• [Extract provided]:
-*-*-
Notice 2007-78 also provides that a specific type of cashout provision (one based on a payout when the present value of remaining payments falls below a threshold) can be part of an "objectively determinable and nondiscretionary payment schedule" (required to comply with Sec. 409A's distribution rules) if the payment schedule would otherwise meet Sec. 409A rules and if it can be demonstrated that the provision operates in an objective, nondiscretionary manner that does not provide the service recipient or service provider with the effect of a late election. In addition, this provision can be used in conjunction with an installment payment or annuity without violating the substantially equal payment rule14 by ignoring any lump-sum cashout threshold. This provision facilitates the payout of small balances.

Finally, Notice 2007-78 provides limited relief from documentation requirements that a plan have a written provision regarding the mandatory delay in post-termination payments to "specified employees." In general, under final regulations, these provisions have to be adopted prior to the time any payment would need to be made to the specified individual.

Sec. 162(m) Changes

IRS Position on Sec. 162(m)
Under Regs. Sec. 1.162-27(e)(2)(v), performance-based compensation (compensation not subject to the $1 million deduction limit) may be paid prior to attaining the performance goals upon death, disability, or change of ownership or control. Letter rulings over the past decade15 had expanded the permissible early payment events to include payments on account of involuntary termination, termination for good reason, and retirement.

In Letter Ruling 200804004, released on January 25, 2008, the IRS departed from these previous letter rulings and held that possible payment under events not specifically mentioned in the regulations will result in a plan's failing to meet the performance- based compensation exception because amounts are not payable solely on the attainment of performance goals. Therefore, compensation paid under plans with these provisions is subject to the Sec. 162(m) deduction disallowance even if the performance goals were satisfied. This letter ruling was the subject of intense discussions with the IRS and Treasury in which taxpayers requested relief from this changed position. In response, the IRS issued

Rev. Rul. 2008-1316 to formalize its position on this issue and provide relief for certain existing arrangements. Rev. Rul. 2008-13 deals with a publicly held corporation's bonus plan that pays cash awards to employees if the corporation's earnings per share do not decrease during the calendar year. While the plan meets the other requirements to provide qualified performance-based compensation, it permits payment even if the employee does not attain the goal if the employee (1) is terminated without cause or voluntarily terminates employment for good reason or (2) voluntarily retires during the performance period. Given the permissible payment under these events, the compensation is not qualified performance- based compensation, and compensation paid under the plan is subject to Sec. 162(m) disallowance.
-*-*-
• [Entries shown]:
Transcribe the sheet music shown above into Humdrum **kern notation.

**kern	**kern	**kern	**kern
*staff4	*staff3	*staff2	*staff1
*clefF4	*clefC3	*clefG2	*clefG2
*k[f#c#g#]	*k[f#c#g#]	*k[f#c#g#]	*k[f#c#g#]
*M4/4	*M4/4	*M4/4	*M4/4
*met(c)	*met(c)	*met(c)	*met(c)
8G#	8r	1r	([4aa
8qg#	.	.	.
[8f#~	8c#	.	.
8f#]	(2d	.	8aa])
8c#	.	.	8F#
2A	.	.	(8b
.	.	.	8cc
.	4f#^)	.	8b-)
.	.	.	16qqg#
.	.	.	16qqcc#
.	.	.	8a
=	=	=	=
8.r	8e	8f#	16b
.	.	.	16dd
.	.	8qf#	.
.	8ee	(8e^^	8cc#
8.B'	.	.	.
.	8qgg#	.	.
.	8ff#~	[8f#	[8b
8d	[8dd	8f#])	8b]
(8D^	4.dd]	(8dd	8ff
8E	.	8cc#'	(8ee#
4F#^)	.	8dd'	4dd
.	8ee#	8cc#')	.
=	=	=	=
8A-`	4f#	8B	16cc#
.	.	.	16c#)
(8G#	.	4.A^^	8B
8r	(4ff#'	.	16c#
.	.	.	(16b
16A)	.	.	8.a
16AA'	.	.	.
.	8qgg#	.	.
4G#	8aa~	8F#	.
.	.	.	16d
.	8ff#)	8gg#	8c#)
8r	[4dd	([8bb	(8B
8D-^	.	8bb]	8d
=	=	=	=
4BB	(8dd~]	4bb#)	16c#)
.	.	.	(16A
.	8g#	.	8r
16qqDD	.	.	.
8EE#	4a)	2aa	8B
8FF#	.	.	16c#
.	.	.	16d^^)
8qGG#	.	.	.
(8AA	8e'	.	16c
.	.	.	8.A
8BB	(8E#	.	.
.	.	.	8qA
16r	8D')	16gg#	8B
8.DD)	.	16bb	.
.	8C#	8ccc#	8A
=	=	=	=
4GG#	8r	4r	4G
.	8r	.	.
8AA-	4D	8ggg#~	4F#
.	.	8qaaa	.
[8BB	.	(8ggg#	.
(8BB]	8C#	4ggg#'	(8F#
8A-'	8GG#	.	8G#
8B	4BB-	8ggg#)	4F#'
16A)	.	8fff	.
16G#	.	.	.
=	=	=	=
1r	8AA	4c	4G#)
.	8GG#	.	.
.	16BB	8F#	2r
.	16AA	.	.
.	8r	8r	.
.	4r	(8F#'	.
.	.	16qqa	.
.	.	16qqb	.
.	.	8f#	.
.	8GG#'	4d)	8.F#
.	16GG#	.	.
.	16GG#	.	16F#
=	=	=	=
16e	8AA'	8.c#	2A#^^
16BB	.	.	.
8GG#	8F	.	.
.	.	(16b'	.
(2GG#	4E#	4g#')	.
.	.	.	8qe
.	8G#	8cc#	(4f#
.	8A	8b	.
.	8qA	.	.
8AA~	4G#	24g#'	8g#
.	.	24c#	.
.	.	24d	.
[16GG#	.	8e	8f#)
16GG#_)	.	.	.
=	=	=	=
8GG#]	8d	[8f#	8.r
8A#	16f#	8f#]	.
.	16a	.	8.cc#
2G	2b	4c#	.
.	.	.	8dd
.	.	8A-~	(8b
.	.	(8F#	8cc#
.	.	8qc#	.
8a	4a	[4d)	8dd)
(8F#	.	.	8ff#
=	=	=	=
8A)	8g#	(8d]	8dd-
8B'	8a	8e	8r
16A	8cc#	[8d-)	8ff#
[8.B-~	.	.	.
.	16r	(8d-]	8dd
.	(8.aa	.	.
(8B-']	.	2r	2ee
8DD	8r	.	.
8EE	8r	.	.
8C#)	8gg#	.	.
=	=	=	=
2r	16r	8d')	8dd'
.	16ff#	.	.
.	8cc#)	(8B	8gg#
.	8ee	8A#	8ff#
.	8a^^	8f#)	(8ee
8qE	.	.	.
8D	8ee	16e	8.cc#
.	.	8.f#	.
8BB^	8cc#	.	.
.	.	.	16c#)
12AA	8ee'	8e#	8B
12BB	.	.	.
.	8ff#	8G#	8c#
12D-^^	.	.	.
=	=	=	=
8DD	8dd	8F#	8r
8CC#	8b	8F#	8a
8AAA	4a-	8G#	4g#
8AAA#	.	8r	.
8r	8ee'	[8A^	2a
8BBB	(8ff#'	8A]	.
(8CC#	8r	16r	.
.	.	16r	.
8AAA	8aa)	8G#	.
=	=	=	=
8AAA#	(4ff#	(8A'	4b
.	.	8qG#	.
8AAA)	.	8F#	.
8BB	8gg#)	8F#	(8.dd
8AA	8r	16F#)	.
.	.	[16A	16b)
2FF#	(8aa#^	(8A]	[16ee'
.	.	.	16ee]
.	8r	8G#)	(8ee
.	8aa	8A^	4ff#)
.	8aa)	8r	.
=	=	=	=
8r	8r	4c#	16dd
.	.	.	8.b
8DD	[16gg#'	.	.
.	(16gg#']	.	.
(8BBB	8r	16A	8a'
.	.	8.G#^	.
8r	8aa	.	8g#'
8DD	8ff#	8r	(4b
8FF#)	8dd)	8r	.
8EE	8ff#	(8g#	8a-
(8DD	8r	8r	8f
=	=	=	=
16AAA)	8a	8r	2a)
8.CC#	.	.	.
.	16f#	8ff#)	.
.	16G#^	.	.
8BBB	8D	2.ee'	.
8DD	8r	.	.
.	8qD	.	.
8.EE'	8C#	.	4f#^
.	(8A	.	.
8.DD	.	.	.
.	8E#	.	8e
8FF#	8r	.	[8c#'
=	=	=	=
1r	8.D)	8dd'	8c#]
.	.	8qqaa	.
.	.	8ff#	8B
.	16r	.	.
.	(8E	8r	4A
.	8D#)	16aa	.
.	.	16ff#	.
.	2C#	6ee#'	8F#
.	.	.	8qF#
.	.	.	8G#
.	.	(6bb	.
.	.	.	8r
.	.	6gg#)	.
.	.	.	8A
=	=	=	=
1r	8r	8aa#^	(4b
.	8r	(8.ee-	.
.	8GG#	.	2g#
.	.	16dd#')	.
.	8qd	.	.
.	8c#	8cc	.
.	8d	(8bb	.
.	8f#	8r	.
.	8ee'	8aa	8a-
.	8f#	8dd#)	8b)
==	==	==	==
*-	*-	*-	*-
-*-*-
• [What this exercise asks]:
#1 From the passage on Sec. 409A and Sec. 162(m) compensation rules, extract word for word the portion that begins with the words containing "Finally, Notice 2007-78" and ends with "the specified individual.".
#2 According to the passage on Sec. 409A and Sec. 162(m) compensation rules, under which events does Regs. Sec. 1.162-27(e)(2)(v) allow performance-based compensation to be paid before the performance goals are attained? List them all.
#3 Continue the passage on Sec. 409A and Sec. 162(m) compensation rules from its last sentence.

• [Answers for each item]:
#1
Finally, Notice 2007-78 provides limited relief from documentation requirements that a plan have a written provision regarding the mandatory delay in post-termination payments to "specified employees." In general, under final regulations, these provisions have to be adopted prior to the time any payment would need to be made to the specified individual.

#2
- Death
- Disability
- Change of ownership or control

#3
The ruling provides transition relief— compensation paid under any employment arrangement effective on February 21, 2008 (not taking into account extensions or renewals) and compensation paid for performance periods beginning on or before January 1, 2009, will not be subject to the revised rules. Taxpayers need to review their plans carefully, making the necessary changes to protect these compensation deductions before the transition time expires. However, this is favorable transition relief giving everyone time to continue adopting plans with these provisions for another year.

Sec. 162(m) Compensation Committee Rules
The performance-based compensation exception to the $1 million deduction limitation requires, in part, that the compensation committee that establishes and approves performance-based pay awards consists of two or more outside directors. To qualify as an outside director, a director cannot be—among other things—a former officer of the publicly held corporation. 17

On June 16, 2008, the IRS released Rev. Rul. 2008-32,18 holding that a former interim CEO was an officer of the publicly held corporation and thus did not qualify as an outside director for purposes of the exception. In reaching this conclusion, the ruling placed particular significance on the following facts: (1) although the individual's appointment was temporary, the interim CEO's authority was not limited in scope and (2) he was in continuous regular service, as opposed to being retained for a special and single transaction.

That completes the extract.